Document passage:
»»
In this paper, we discuss results of a web-survey cunducted among all the actors directly and inderectly involved in the remote teaching. Due to the different stakeholders involved, the study has been conducted in a multitarget perspective and has reached 474 school managers, 3444 teachers, 787 students, 2116 parents, for a total of 6821 interviews. The questionnaires were submitted between May and July 2020. This paper focuses on the results of remote school teaching from the school managers point of view.The survey has been carried out during the Italian lockdown with the help of different partners such as Roma Tre University, Italian digital revolution, Forum associazioni familiari and Associazione nazionale dei dirigenti pubblici e alte professionalità della scuola with the aim of informing the debate on post-emergency schools and, consequently, the education policies. Here, we mainly focus on the results of remote school teaching from the school managers point of view. The main research question addressed is "what have been the challenges of school managers for improving organizational process in the school?". Here, due to the complexity of the phenomenon, the research question is addressed by a multivariate statistical model capable, on one hand, to catch the, possibly intricate, dependencies among variable and, on the other hand, to depict them by an easy-to-read graphical representation. The proposed statistical model, being associated with an inference engine, allows to probabilistically evaluate the effect of an informative shock on one or more variables that can be manipulated by the decision maker. Therefore various scenarios can be rigorously analysed and compared supporting school managers in the decision process.

The paper is organized as follows. Section 2 discusses the methodological approach highlighting both the literature review used to elaborate the tool of investigation and the statistical model chosen to address the research question. Section 3 presents the data and the sample. Section 4 shows the resulting model and discusses its accuracy; the use of the model is shown in Sect. 4.1. Conclusions are in Sect. 5 and discussiona are addressed in Sect. 6.

2 Methodological Approach

In this Section we present: (i) the methology adopted to handle the multitarget perspective: from the literature review to the investigating tool (Sect. 2.1); (ii) the statistical technique chosen to assess the research question (Sect. 2.2).

2.1 A Multitarget Perspective

The tackled phenomen is a multiperspective issue involving many stakeholders with a different role. For this reason we developed a multitarget questionnaire that has been submitted to all the actors that, directly and inderectly, have had something to do with remote teaching. Areas of the questionnaire have been identified with the help of a literature review discussed in Sect. 2.1.1; the resulting questionnaire structure is argued in Sect. 2.1.2.

2.1.1 Literature Review

The research plant was built stressing the impact of distance learning upon in organizational processes and management of e-leadership of the school managers (Barnard, 1968; Mintzberg, 1983). We define organizational resilience as the "capability of a system to maintain its function and structure in the face of internal and external changes and to degrade gracefully when it must” (Sutcliffe, 2007; Weick et al., 2005), moreover, we mainly consider the role of communication in safeguarding organizational resources in the face of complex and ambiguous situations (Weick et al. 2005). In particular, the issue of the school’s resilience was investigated considering the following:

  1. (a)
««
Recorded information:
»»
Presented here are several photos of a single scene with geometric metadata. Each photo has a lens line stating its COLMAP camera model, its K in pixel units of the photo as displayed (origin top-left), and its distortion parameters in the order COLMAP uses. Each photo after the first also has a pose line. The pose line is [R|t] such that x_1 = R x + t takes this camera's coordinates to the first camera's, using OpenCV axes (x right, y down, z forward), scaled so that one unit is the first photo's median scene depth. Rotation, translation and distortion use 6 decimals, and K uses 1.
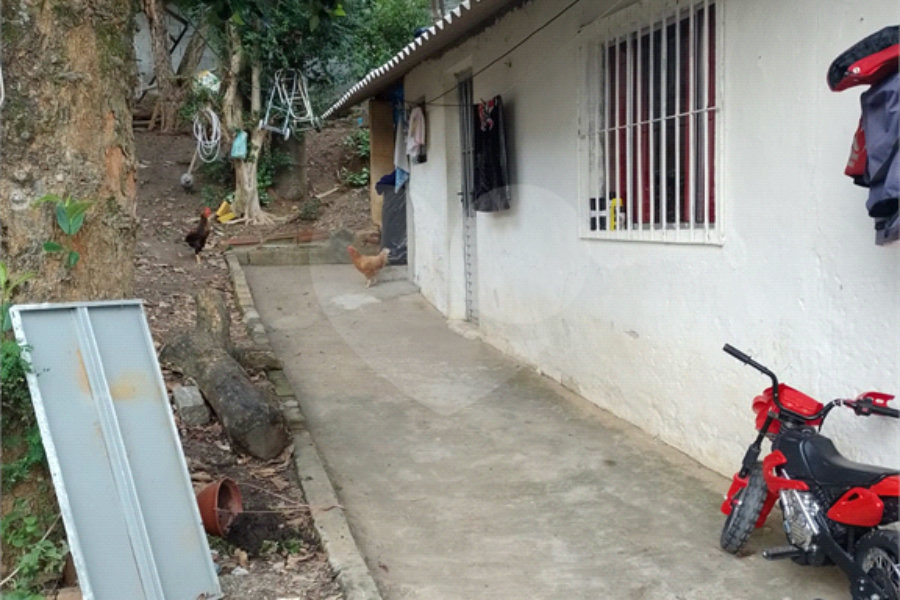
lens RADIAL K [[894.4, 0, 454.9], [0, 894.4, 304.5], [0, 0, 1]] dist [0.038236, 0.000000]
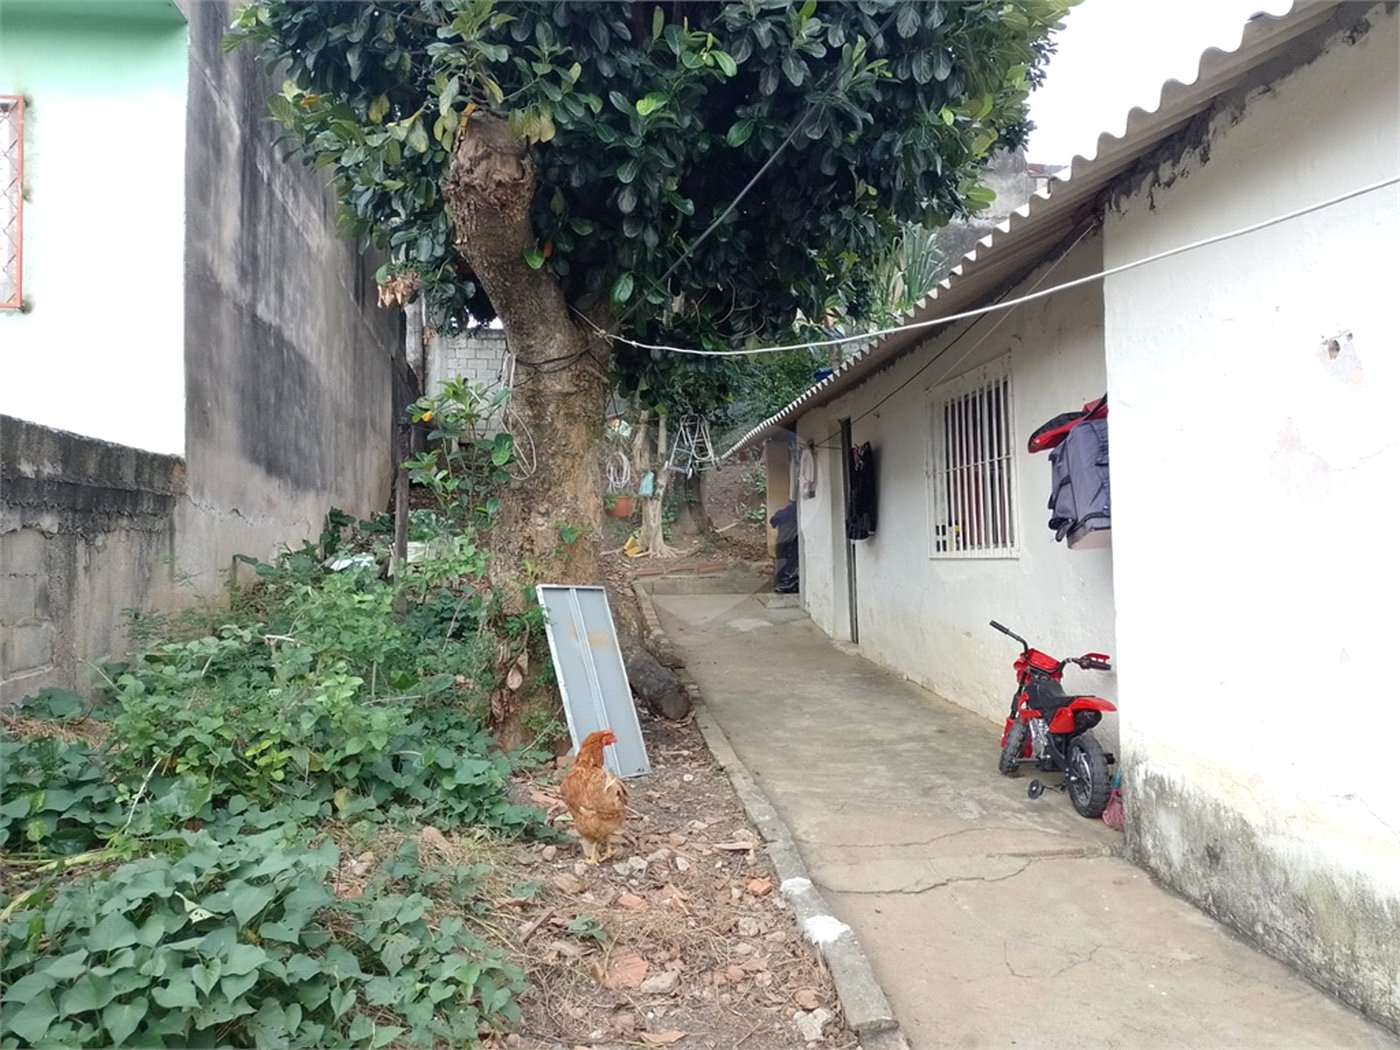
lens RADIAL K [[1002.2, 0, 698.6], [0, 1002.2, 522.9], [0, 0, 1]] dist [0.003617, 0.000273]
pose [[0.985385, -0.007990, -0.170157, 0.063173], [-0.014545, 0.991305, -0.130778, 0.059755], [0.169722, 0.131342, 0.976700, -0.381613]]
««
Problems to work on:
**1)** According to the remote teaching survey text, when were the questionnaires submitted?
**2)** Copy the records word for word, starting with their first line and going on through the line with "dist [0.003617, 0.000273]", both included. Leave the pictures out of your copy.

Task responses:
**1)** Between May and July 2020.

**2)**
Presented here are several photos of a single scene with geometric metadata. Each photo has a lens line stating its COLMAP camera model, its K in pixel units of the photo as displayed (origin top-left), and its distortion parameters in the order COLMAP uses. Each photo after the first also has a pose line. The pose line is [R|t] such that x_1 = R x + t takes this camera's coordinates to the first camera's, using OpenCV axes (x right, y down, z forward), scaled so that one unit is the first photo's median scene depth. Rotation, translation and distortion use 6 decimals, and K uses 1.
lens RADIAL K [[894.4, 0, 454.9], [0, 894.4, 304.5], [0, 0, 1]] dist [0.038236, 0.000000]
lens RADIAL K [[1002.2, 0, 698.6], [0, 1002.2, 522.9], [0, 0, 1]] dist [0.003617, 0.000273]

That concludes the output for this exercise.